• _Aim of the exercise_:
Continue the text on MySQL and RabbitMQ monitoring metrics shown below, starting right after its last line.

• _Extract_:
....................
The following metric is collected with statement ‘SHOW STATUS where Variable_name = ‘Slow_queries’.

  • mysql_slow_queries, the number of queries that have taken more than X seconds, depending on the MySQL configuration parameter ‘long_query_time’ (10s per default).

RabbitMQ

Cluster

  • rabbitmq_connections, the total number of connections.
  • rabbitmq_consumers, the total number of consumers.
  • rabbitmq_channels, the total number of channels.
  • rabbitmq_exchanges, the total number of exchanges.
  • rabbitmq_messages, the total number of messages which are ready to be consumed or not yet acknowledged.
  • rabbitmq_queues, the total number of queues.
  • rabbitmq_running_nodes, the total number of running nodes in the cluster.
  • rabbitmq_disk_free, the free disk space.
  • rabbitmq_disk_free_limit, the minimum amount of free disk space for RabbitMQ. When rabbitmq_disk_free drops below this value, all producers are blocked.
  • rabbitmq_remaining_disk, the difference between rabbitmq_disk_free and rabbitmq_disk_free_limit.
  • rabbitmq_used_memory, bytes of memory used by the whole RabbitMQ process.
  • rabbitmq_vm_memory_limit, the maximum amount of memory allocated for RabbitMQ. When rabbitmq_used_memory uses more than this value, all producers are blocked.
....................
(Excerpts from a dataset)
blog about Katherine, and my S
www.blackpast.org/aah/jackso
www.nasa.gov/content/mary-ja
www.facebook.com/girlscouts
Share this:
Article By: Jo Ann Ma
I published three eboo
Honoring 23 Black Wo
....................
• _Reply_:
  • rabbitmq_remaining_memory, the difference between rabbitmq_vm_memory_limit and rabbitmq_used_memory.

HAProxy

The frontend and backend field values can be as follows:

  • cinder-api
  • glance-api
  • glance-registry-api
  • heat-api
  • heat-cfn-api
  • heat-cloudwatch-api
  • horizon-web (when Horizon is deployed without TLS)
  • horizon-https (when Horizon is deployed with TLS)
  • keystone-public-api
  • keystone-admin-api
  • mysqld-tcp
  • murano-api
  • neutron-api
  • nova-api
  • nova-metadata-api
  • nova-novncproxy-websocket
  • sahara-api
  • swift-api

Server

  • haproxy_connections, the number of current connections.
  • haproxy_pipes_free, the number of free pipes.
  • haproxy_pipes_used, the number of used pipes.
  • haproxy_run_queue, the number of connections waiting in the queue.
  • haproxy_ssl_connections, the number of current SSL connections.
  • haproxy_tasks, the number of tasks.
  • haproxy_uptime, the HAProxy server uptime in seconds.

Frontends

The following metrics have a frontend field that contains the name of the front-end server:

  • haproxy_frontend_bytes_in, the number of bytes received by the frontend.
  • haproxy_frontend_bytes_out, the number of bytes transmitted by the frontend.
  • haproxy_frontend_denied_requests, the number of denied requests.
  • haproxy_frontend_denied_responses, the number of denied responses.
  • haproxy_frontend_error_requests, the number of error requests.
  • haproxy_frontend_response_1xx, the number of HTTP responses with 1xx code.
  • haproxy_frontend_response_2xx, the number of HTTP responses with 2xx code.
  • haproxy_frontend_response_3xx, the number of HTTP responses with 3xx code.
  • haproxy_frontend_response_4xx, the number of HTTP responses with 4xx code.
  • haproxy_frontend_response_5xx, the number of HTTP responses with 5xx code.
  • haproxy_frontend_response_other, the number of HTTP responses with other code.
  • haproxy_frontend_session_current, the number of current sessions.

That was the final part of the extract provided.